I RESENT that generalization, sir! I've been playing D&D almost since I was mentally capable of understanding the rules. Currently in four groups, two of them as the DM, two as players.

I compromised between 2nd and 3.x, if it comes down to using fourth or not playing; I'm not playing at all.
 

Alex_P

All I really do is threadcrap
Mar 27, 2008
2,712
0
0
Chibz said:
Yes, but that's no reason to cut it on the people who actually USE this material. If/when my books get published (some day...) the strict rule will be: Material goes in. No material comes out. And nothing (NOTHING) will get moved around/altered at the whim of another.

You created a spiffy new race, but I'd need to change my setting? I don't care. *mimes tossing something away*
This doesn't work. I mean, jeez. Look at comic books.

Continually adding stuff to a fictional universe over the course of several decades without replacing or deleting anything results in a muddled, byzantine, patchwork setting. How do you expect new people to get into that? How do you expect writers to be cool and inventive when all they're allowed to do is fill in a few narrow gaps?

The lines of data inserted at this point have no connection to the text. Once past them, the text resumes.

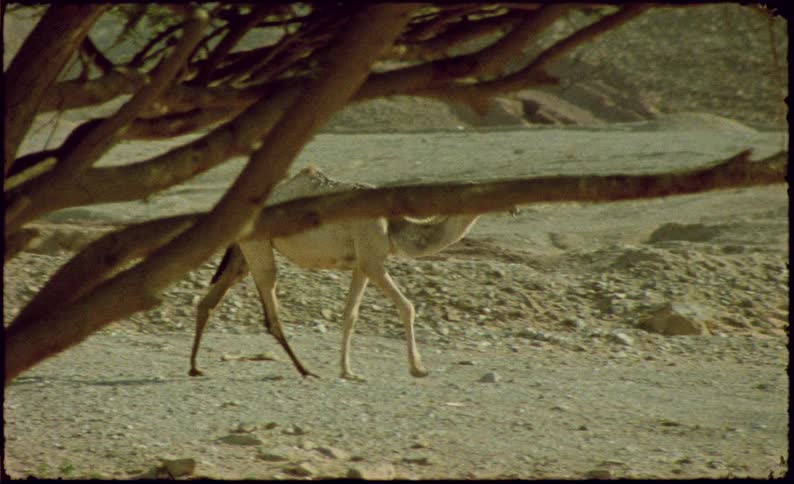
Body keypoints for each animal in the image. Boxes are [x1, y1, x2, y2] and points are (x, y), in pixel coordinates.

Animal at [189, 166, 486, 381]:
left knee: (212, 298)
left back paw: (195, 367)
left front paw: (348, 371)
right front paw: (418, 369)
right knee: (270, 301)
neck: (393, 224)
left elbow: (350, 315)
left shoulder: (361, 265)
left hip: (243, 252)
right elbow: (407, 306)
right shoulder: (372, 259)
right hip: (257, 243)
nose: (504, 205)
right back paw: (305, 370)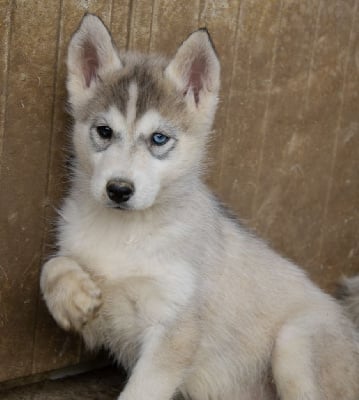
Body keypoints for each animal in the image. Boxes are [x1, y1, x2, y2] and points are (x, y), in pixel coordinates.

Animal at [40, 14, 359, 398]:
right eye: (104, 131)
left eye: (159, 138)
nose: (118, 190)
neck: (127, 233)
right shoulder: (104, 321)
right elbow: (52, 264)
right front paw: (71, 298)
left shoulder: (174, 329)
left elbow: (141, 390)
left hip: (295, 343)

If you like Dis, you already have two or three books with write-ups of Dis in them. Do you really want to see another one with the same old stuff? Just so it can be counted as "canon" again?

...

For good or for ill, D&D is the gateway pen-and-paper RPG and will continue to be that for at least the next half-decade. I want it to be the best damn gateway game it can be. Most people playing D&D aren't twenty-year veterans who've been playing in the same campaign world since Clinton was in office. They're high-school kids who want to try out something that sounds fun.

The current edition of D&D needs to not alienate new players and it needs not to brain-damage them with stupid ideas about "how to role-play". That's all I care about. I don't need D&D to cater to me. I can go find another game I'll like. I don't think new editions should try to please the diehards and grognards, either. They already have a game they like: whatever older edition happens to be their favorite. If their established-fan tastes conflict with what works best for new players, well, fuck them.